Peacekeepers on alert for Kosovo funerals
Nato-led peacekeepers strengthened patrols to prevent unrest at the funerals of two ethnic Albanian boys whose drowning deaths sparked major violence in Kosovo.
Thousands of people were expected to attend the boys’ funerals today in the village of Cabra.
Reinforced Nato troops intensified vehicle checks on roads leading to the village.
The deaths of the boys on Wednesday triggered days of rioting, looting and arson by ethnic Albanians against Serbs.
UN and Nato officials, in charge of Kosovo since the 1998-1999 war over the territory between Serbs and ethnic Albanians, said they hoped to stabilise a relative calm after the unrest left 28 dead, 600 injured and 3,600 homeless.
“This was a setback,” said Harri Holkeri, the chief UN administrator for the province. “But this is not the end,” he added, pledging not to be deterred by the mobs in efforts to create a functioning multi-ethnic society.
Meanwhile, UN investigators searched the rubble of burnt Serb homes and churches, looking for clues that could point to the instigators of the violence.
Officers examined the gutted structures, some of which were spray-painted with the names of ethnic Albanians anxious to claim the properties as their own.
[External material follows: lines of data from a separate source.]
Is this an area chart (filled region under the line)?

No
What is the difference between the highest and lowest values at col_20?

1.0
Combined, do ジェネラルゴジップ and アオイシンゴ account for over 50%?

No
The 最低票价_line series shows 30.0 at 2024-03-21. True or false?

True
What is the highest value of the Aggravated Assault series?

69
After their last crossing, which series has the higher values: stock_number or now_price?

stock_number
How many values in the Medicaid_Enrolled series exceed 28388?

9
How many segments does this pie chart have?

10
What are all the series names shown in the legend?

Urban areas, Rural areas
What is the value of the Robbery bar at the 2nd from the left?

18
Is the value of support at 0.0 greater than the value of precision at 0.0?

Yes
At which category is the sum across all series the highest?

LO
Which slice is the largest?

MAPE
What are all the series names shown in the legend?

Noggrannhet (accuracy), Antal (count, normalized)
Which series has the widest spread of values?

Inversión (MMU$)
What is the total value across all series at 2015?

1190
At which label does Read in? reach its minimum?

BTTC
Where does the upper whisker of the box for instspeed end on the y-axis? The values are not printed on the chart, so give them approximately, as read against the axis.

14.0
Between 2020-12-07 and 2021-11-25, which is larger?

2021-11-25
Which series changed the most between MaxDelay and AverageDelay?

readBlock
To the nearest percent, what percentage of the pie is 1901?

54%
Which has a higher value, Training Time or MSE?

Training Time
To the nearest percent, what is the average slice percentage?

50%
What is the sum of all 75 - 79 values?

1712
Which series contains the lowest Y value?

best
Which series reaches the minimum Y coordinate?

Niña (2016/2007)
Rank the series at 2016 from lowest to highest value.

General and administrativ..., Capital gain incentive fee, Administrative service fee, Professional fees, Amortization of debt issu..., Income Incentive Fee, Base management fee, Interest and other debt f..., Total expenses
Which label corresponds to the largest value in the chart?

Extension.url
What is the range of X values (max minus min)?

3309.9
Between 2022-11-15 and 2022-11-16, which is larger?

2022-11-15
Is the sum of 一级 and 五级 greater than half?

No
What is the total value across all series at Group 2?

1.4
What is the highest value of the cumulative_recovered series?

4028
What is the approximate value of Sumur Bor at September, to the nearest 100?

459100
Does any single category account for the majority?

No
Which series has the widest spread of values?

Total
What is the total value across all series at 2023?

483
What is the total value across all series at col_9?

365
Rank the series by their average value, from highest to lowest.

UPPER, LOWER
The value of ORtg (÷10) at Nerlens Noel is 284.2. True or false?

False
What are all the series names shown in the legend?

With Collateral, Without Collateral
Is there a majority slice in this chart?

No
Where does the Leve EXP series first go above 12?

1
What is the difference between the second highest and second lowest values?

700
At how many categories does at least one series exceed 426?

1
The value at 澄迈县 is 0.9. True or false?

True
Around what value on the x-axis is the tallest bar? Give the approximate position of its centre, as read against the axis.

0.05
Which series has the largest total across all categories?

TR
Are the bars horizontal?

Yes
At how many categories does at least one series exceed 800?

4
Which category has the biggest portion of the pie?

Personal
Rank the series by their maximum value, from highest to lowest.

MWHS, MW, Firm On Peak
International condemnation of the violence induced local ethnic Albanian leaders to speak out against the turmoil and call for a halt to the rioting. Kosovo’s government also set up a fund to repair the 110 homes and 16 churches destroyed by the ethnic Albanian mobs.
The violence underscored the divisions polarising Kosovo’s mostly Muslim ethnic Albanians, who want independence from Serbia, and Orthodox Christian Serbs, a minority in Kosovo, who consider the province their ancient homeland and want it to remain part of Serbia.
Serbia’s Prime Minister Vojislav Kostunica said a division of Kosovo along ethnic lines was the only long-term solution for the province. Kosovo’s Prime Minister Bajram Rexhepi rejected the proposal, as did the UN.
The unrest began after two ethnic Albanian children drowned in an incident blamed on the Serb minority in Cabra, located 25 miles north of Kosovo’s capital, Pristina and just outside Kosovska Mitrovica, the tense and ethnically divided city where the riots started.
Authorities overwhelmed by the rioting and lawlessness have been unable to investigate the incident and verify claims by a 13-year-old survivor, Fitim Veseli, that a group of Serbs with a dog chased the children into the Ibar River.
Divers were still searching for the body of a third child, a nine-year-old boy missing since the incident.
Russian President Vladimir Putin called the recent violence against Serbs “ethnic cleansing” and called for protection for the dwindling Christian community in Kosovo.
Nato bolstered its 18,500-member peacekeeping force with reinforcements from Britain, Austria, Denmark, Germany, France, Italy and the US.
The reinforced units fanned out throughout the province to stem the worst escalation of violence since the full-blown conflict in 1999.
That war killed an estimated 10,000 people, mostly ethnic Albanians, and ended with Nato intervening against the Serbs, then led by former President Slobodan Milosevic who had ordered a crackdown on ethnic Albanian separatists.
Kosovo has since been an international protectorate, whose final status is to be decided by the UN.
For now, it officially remains a part of Serbia-Montenegro.